## [SET OF TASKS]
1. In the thread on Cauchy sequences, what two notions do the comments give as the abstract idea behind Cauchyness?
2. According to the thread on Cauchy sequences, which objects must a single counterexample supply to show that Cauchyness is not a topological property? List them all.
3. Reproduce the part of the thread on Cauchy sequences that opens with the words containing "Assuming that the" and closes with "have $|x_n-x_m| < \epsilon$.".

##### TEXT EXCERPT #####

In many posts on MSE, it is discussed that Cauchy sequences can't be defined in General topological spaces and in a typical topology book it is discussed what converging sequences are, but, what I don't understand is, why, on an abstract level, does convergence generalize even without a metric while cauchy-ness doesn't?
My issue with the posts (eg) is that they show that Cauchyness is not a topological property using specific sequences. But what I wish to know is the abstract idea behind it.
On
The first abstract idea to come to terms with is this:
The following statement is false: For every topological space $X$, for any two metrics $d,d'$ that generate the topology on $X$, and for every sequence $(x_n)$ in $X$, the sequence $(x_n)$ is a Cauchy sequence with respect to $d$ if and only if it is a Cauchy sequence with respect to $d'$.
In your post you wrote
"... they show that Cauchyness is not a topological property using specific sequences. But..."
... But ... an important thing to realize is that those specific sequences amount to a proof that the above statement is false. All one needs for that proof is to give one counterexample, i.e. one example of $X,d,d',(x_n)$ such that $d,d'$ generate the topology on $X$, and $(x_n)$ is a Cauchy sequence with respect to $d$, and $(x_n)$ is not a Cauchy sequence with respect to $d'$.
With that out of the way, your question regarding the abstract idea behind "Cauchyness" is still very interesting. The comments give two distinct answers to this question: that abstract idea can be uniform structures; or it can be Cauchy structures. One thing I'm unsure of is whether these two notions of "Cauchyness" are equivalent, but I believe they are, in fact I think that this equivalence is covered in this part of the first link above (if I'm wrong about this, I hope someone corrects me).
Okay, so let me try to answer your question by explaining why a uniform structure captures the abstract idea behind Cauchyness. Consider a sequence $(x_n)$ in a topological space $X$.
Assuming that the topology on $X$ is generated by the metric $d$, let recall the standard definition: to say that $(x_n)$ is a Cauchy sequence means that for any $\epsilon > 0$ there exists an integer $N \ge 1$ such that for any integers $m,n \ge 1$ we have $|x_n-x_m| < \epsilon$.
But now, let me reword this definition in a vague and intuitive fashion, without referring to the metric nor to any number $\epsilon$: Given some uniform measurement of closeness in $X$ there exists an integer $N \ge 1$ such that all of the terms of the sequence starting from $x_N$, namely all of the terms in the set $\{x_N,x_{N+1},x_{N+2},...\}$, are simultaneously close to each other with respect to that given uniform measurement of closeness.
What goes wrong in an ordinary topological space $X$ is that there is no such thing as a "uniform measurement of closeness". At best, an open neighborhood of a point $x \in X$ gives a local notion of closeness around $x$, in the sense that being an element of that neighborhood is a notion of "being close to" $x$. But "closeness to $x$" is not (and should not) be transitive! That local notion gives you no way to test whether all the points in an entire infinite set like $x_N,x_{N+1},x_{N+2},...$ are simultaneously close to each other.

##### INFORMATION PROVIDED #####

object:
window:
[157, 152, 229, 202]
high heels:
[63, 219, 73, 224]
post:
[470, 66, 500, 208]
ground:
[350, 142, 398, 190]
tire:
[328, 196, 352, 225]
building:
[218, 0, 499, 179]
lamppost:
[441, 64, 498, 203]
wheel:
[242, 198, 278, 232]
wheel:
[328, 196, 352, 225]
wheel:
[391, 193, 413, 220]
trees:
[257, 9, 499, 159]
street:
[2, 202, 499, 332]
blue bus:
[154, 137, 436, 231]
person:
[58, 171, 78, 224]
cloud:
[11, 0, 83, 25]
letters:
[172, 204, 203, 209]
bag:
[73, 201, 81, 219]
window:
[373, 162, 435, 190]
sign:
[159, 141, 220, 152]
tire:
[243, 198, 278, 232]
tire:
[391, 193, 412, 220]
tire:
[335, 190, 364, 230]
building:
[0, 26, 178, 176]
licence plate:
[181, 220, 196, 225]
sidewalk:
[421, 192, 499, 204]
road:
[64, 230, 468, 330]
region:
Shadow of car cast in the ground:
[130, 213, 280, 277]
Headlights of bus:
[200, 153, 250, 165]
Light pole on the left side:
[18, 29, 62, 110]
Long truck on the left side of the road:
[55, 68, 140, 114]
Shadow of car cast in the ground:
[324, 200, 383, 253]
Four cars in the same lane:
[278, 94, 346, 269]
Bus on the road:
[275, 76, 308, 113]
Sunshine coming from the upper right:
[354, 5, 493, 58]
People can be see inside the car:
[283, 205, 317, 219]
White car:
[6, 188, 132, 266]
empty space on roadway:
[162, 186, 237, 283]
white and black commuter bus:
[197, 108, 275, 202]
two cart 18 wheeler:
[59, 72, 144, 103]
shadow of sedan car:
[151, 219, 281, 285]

#####
##### INFORMATION PROVIDED #####

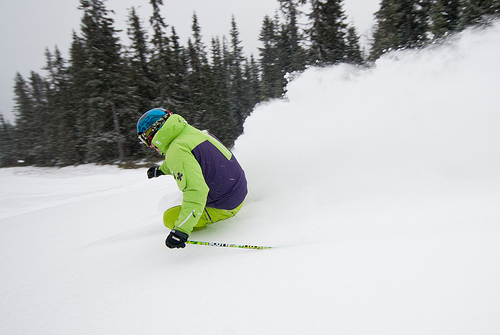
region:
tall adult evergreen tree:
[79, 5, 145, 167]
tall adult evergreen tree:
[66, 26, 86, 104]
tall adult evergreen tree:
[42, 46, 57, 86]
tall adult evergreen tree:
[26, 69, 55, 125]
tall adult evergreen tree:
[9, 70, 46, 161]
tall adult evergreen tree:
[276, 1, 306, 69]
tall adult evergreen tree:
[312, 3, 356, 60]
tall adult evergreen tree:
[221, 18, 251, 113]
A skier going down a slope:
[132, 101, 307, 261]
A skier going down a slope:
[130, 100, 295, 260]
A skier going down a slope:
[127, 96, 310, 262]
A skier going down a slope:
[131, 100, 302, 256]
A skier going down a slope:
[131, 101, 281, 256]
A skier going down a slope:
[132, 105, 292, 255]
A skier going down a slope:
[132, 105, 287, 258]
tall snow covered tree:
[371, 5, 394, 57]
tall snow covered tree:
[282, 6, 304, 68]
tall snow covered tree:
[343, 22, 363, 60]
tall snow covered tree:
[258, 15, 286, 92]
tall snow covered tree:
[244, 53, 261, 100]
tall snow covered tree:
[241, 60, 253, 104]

#####
##### INFORMATION PROVIDED #####

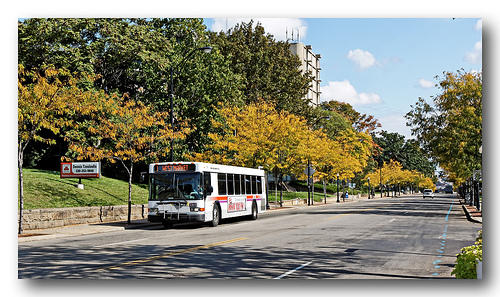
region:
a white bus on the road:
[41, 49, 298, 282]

#####

## [ANSWERS TO EACH TASK]
1. Uniform structures and Cauchy structures.

2. A space $X$, a metric $d$, a second metric $d'$, and a sequence $(x_n)$.

3.
Assuming that the topology on $X$ is generated by the metric $d$, let recall the standard definition: to say that $(x_n)$ is a Cauchy sequence means that for any $\epsilon > 0$ there exists an integer $N \ge 1$ such that for any integers $m,n \ge 1$ we have $|x_n-x_m| < \epsilon$.